*PROBLEM DETAILS*
Whenever a line in the data holds the string "process", copy that line.

*STUDY MATERIAL*
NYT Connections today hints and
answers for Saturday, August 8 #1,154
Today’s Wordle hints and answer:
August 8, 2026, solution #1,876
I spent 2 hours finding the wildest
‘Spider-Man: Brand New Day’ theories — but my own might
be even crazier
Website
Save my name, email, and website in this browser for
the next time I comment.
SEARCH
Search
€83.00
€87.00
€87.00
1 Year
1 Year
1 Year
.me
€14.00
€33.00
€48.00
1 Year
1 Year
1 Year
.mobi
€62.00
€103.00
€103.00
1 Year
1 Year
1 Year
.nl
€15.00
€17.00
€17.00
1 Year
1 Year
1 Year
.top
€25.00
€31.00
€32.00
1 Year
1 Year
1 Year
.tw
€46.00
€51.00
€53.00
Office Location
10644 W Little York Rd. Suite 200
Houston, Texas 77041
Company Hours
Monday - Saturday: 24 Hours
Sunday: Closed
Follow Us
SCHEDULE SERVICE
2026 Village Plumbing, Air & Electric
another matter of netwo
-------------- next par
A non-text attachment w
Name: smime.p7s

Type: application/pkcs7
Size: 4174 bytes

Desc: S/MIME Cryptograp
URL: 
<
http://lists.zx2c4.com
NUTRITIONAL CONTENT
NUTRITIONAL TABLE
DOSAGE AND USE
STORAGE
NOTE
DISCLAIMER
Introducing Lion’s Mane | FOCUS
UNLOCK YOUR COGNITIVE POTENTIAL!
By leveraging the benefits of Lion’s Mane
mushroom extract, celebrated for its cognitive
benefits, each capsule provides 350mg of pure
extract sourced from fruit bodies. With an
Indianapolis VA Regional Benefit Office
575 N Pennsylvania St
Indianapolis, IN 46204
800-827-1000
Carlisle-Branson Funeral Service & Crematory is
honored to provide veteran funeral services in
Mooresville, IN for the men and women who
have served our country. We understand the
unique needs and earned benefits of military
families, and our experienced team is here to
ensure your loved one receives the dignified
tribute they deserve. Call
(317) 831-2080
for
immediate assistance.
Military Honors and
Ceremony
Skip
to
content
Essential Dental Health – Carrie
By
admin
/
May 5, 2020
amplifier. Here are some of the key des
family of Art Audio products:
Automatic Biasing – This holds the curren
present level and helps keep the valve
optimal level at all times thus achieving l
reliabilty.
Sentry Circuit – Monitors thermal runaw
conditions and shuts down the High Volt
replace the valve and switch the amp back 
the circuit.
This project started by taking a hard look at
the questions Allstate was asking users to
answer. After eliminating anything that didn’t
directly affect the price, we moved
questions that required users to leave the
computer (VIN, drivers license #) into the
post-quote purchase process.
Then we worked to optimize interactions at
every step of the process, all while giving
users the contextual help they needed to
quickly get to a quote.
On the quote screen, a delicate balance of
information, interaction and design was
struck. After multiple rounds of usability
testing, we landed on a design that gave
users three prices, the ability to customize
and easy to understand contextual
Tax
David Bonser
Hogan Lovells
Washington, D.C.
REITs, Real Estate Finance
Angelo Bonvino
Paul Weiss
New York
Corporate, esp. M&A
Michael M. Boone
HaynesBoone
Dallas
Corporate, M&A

*SOLUTION FOR THIS PROBLEM*
post-quote purchase process.
every step of the process, all while giving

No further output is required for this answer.